Print the data below exactly, but only the lines from the one containing "58: (686, 301)" down to the one containing "106: (797, 384)", inclusive.

◆ Data extracts ◆
---------------
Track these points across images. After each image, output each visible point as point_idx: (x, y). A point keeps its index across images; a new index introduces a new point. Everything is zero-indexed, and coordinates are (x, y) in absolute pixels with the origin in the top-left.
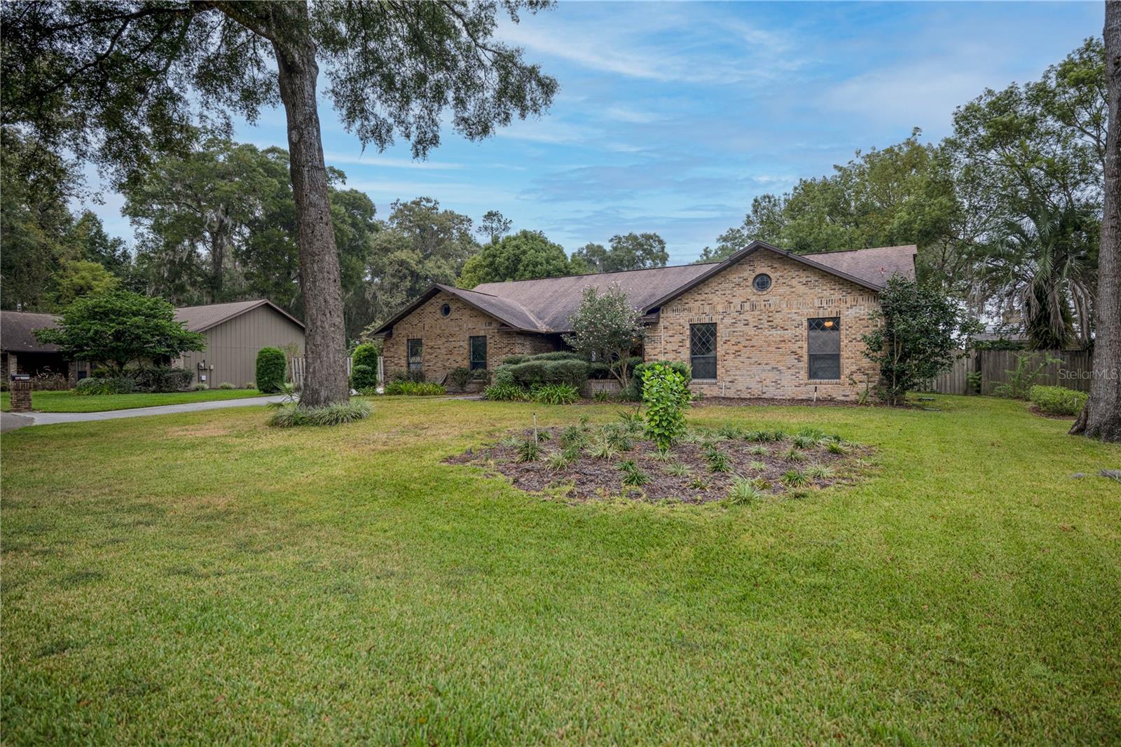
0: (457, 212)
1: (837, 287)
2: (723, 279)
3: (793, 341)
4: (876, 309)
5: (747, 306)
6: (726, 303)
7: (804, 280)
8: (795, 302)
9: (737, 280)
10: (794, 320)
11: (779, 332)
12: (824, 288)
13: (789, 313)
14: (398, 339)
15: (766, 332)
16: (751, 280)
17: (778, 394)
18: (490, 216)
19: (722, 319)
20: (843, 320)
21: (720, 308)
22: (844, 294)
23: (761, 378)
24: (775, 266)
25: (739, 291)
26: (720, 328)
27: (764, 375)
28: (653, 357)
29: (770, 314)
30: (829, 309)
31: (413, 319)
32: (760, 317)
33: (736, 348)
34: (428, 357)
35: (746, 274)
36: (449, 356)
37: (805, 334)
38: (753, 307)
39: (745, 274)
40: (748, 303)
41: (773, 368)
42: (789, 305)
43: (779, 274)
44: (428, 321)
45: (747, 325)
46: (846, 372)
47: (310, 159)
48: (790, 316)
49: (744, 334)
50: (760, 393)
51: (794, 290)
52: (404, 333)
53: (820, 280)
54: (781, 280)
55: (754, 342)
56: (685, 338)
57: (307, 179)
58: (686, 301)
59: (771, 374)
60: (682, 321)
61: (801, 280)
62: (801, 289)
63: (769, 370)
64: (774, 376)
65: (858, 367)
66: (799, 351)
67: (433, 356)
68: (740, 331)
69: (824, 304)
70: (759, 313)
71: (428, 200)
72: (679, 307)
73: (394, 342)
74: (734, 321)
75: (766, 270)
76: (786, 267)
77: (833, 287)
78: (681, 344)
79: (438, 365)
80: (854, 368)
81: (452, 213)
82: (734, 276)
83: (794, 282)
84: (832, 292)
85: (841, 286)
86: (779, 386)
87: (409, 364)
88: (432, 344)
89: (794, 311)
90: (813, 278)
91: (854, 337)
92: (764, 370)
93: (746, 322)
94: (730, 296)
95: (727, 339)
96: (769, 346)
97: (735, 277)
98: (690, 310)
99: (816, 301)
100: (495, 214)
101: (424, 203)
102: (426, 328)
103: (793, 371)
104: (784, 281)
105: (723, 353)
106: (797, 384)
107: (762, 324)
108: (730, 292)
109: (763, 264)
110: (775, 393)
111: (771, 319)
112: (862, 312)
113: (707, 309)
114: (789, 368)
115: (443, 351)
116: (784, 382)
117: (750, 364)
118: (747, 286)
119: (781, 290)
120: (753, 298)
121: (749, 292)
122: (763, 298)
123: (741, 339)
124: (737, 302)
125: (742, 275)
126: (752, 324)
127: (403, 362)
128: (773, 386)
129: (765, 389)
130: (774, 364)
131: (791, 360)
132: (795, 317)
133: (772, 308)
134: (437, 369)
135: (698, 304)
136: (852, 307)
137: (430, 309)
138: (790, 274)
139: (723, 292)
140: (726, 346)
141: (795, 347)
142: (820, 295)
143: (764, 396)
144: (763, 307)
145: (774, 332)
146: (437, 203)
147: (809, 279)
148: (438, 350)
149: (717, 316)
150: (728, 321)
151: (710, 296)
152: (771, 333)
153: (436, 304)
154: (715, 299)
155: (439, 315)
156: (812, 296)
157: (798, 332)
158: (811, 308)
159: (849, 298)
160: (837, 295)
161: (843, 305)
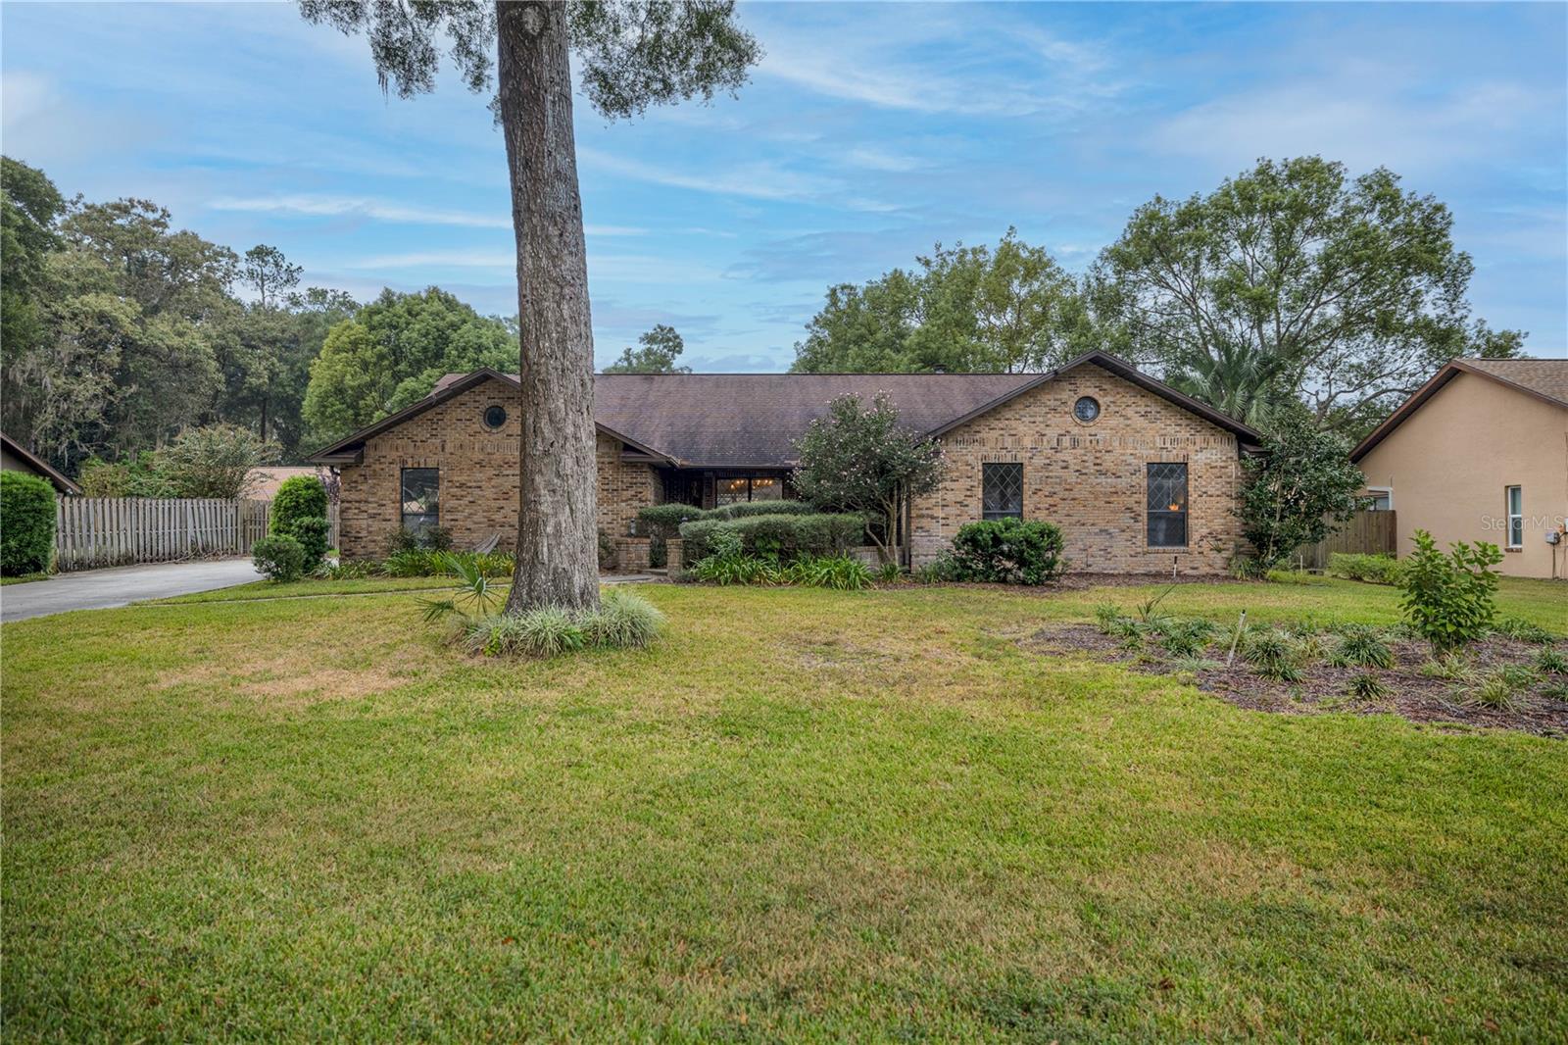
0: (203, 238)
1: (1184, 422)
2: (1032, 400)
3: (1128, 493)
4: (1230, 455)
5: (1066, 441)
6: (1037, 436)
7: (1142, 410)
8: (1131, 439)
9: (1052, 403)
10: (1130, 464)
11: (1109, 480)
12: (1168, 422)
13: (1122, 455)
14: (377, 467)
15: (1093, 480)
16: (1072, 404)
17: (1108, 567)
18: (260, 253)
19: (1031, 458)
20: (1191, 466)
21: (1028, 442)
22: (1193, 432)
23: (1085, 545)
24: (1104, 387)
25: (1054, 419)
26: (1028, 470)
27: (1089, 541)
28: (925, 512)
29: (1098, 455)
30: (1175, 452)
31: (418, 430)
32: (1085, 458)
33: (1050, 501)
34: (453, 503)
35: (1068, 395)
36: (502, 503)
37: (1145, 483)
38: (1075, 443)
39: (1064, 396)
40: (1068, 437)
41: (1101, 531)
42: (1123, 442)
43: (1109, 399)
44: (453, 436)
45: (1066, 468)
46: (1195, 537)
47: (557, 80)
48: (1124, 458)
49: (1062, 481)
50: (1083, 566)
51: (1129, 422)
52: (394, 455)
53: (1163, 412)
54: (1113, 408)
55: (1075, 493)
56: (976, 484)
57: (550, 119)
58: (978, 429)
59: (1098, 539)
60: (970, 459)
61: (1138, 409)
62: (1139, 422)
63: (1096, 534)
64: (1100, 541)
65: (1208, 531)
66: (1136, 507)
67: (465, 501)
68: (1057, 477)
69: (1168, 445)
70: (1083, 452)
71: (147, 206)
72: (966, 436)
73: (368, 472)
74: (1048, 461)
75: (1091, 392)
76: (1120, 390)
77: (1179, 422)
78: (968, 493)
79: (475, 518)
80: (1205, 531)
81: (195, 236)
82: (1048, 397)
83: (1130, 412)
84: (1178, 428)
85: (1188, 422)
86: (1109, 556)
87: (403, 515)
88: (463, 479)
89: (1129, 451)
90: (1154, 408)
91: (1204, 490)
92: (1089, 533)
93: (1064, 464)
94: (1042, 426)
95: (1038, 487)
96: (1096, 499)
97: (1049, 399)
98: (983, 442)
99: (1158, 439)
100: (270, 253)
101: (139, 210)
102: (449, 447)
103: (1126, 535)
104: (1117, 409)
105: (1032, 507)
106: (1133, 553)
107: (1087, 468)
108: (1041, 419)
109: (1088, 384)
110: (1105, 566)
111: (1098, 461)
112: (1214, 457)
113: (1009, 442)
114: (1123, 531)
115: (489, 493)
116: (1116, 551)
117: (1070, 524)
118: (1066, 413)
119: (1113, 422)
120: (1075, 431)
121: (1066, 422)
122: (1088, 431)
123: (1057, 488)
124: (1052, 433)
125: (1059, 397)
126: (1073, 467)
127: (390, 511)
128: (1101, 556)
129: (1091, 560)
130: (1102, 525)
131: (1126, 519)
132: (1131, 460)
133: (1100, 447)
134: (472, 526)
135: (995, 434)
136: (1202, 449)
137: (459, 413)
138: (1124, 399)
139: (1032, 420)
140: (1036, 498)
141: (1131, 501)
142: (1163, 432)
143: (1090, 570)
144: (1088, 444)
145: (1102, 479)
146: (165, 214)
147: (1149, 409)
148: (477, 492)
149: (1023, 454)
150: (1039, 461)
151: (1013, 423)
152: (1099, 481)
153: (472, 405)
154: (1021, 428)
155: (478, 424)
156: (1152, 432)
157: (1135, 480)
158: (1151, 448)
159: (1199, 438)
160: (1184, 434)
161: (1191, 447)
---------------
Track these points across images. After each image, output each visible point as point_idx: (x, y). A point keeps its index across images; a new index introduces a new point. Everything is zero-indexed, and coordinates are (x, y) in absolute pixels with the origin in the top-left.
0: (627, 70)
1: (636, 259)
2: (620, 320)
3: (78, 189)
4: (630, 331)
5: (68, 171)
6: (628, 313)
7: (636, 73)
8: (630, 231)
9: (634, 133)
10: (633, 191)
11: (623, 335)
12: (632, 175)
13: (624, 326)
---------------
◆ Exercise result ◆
58: (686, 301)
59: (771, 374)
60: (682, 321)
61: (801, 280)
62: (801, 289)
63: (769, 370)
64: (774, 376)
65: (858, 367)
66: (799, 351)
67: (433, 356)
68: (740, 331)
69: (824, 304)
70: (759, 313)
71: (428, 200)
72: (679, 307)
73: (394, 342)
74: (734, 321)
75: (766, 270)
76: (786, 267)
77: (833, 287)
78: (681, 344)
79: (438, 365)
80: (854, 368)
81: (452, 213)
82: (734, 276)
83: (794, 282)
84: (832, 292)
85: (841, 286)
86: (779, 386)
87: (409, 364)
88: (432, 344)
89: (794, 311)
90: (813, 278)
91: (854, 337)
92: (764, 370)
93: (746, 322)
94: (730, 296)
95: (727, 339)
96: (769, 346)
97: (735, 277)
98: (690, 310)
99: (816, 301)
100: (495, 214)
101: (424, 203)
102: (426, 328)
103: (793, 371)
104: (784, 281)
105: (723, 353)
106: (797, 384)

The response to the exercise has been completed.